### INPUT FOR THIS TASK
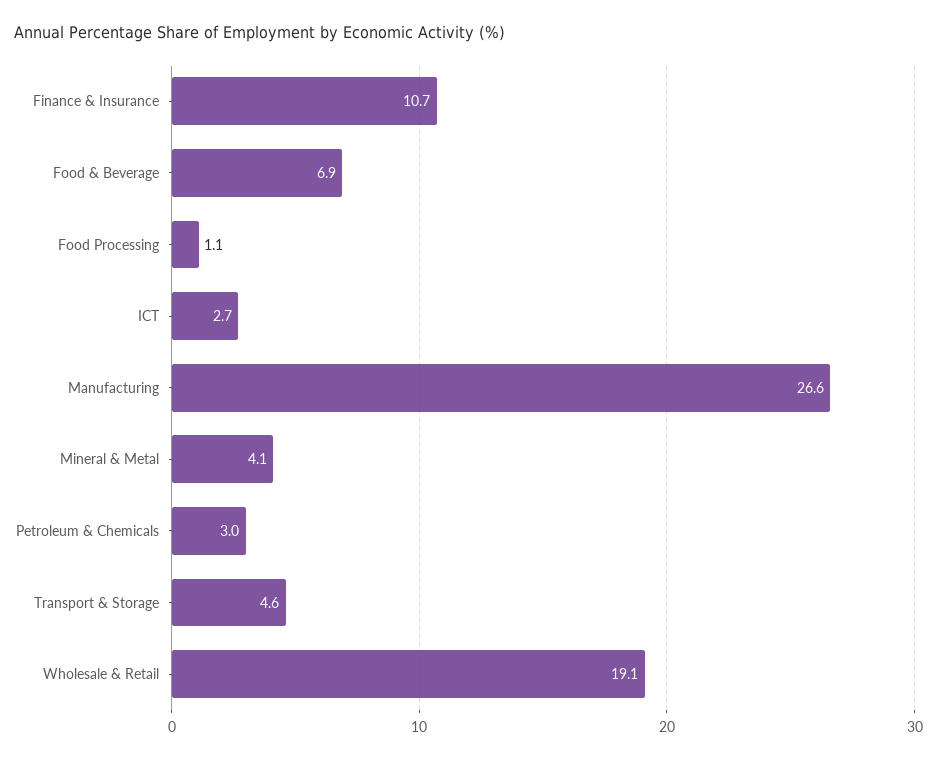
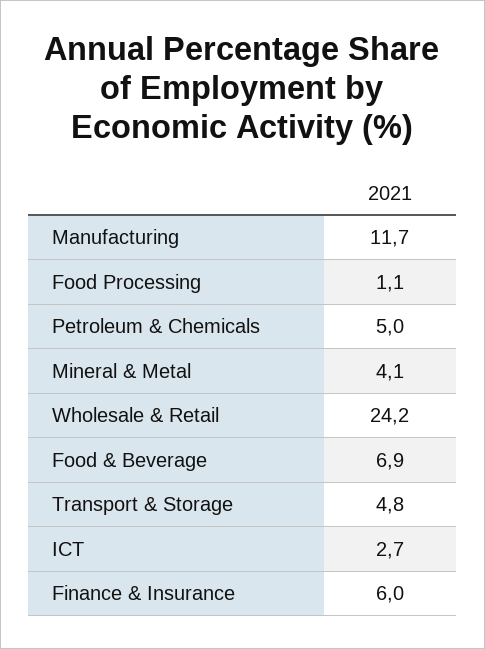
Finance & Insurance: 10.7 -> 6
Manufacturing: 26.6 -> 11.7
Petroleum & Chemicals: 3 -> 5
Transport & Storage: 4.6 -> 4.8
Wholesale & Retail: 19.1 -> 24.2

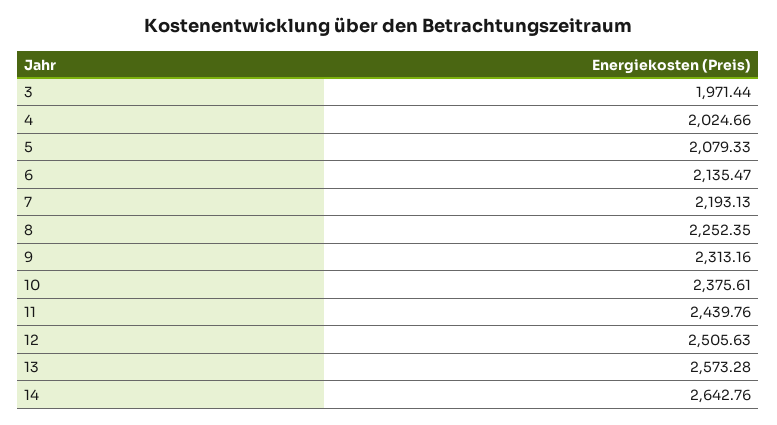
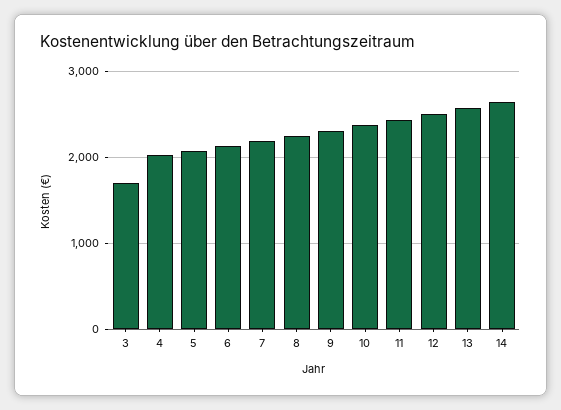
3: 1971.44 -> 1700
######
HOW TO COMPLETE THIS TASK: Give the data again word for word, without images.

ANSWER BOX:
Finance & Insurance: 10.7 -> 6
Manufacturing: 26.6 -> 11.7
Petroleum & Chemicals: 3 -> 5
Transport & Storage: 4.6 -> 4.8
Wholesale & Retail: 19.1 -> 24.2

3: 1971.44 -> 1700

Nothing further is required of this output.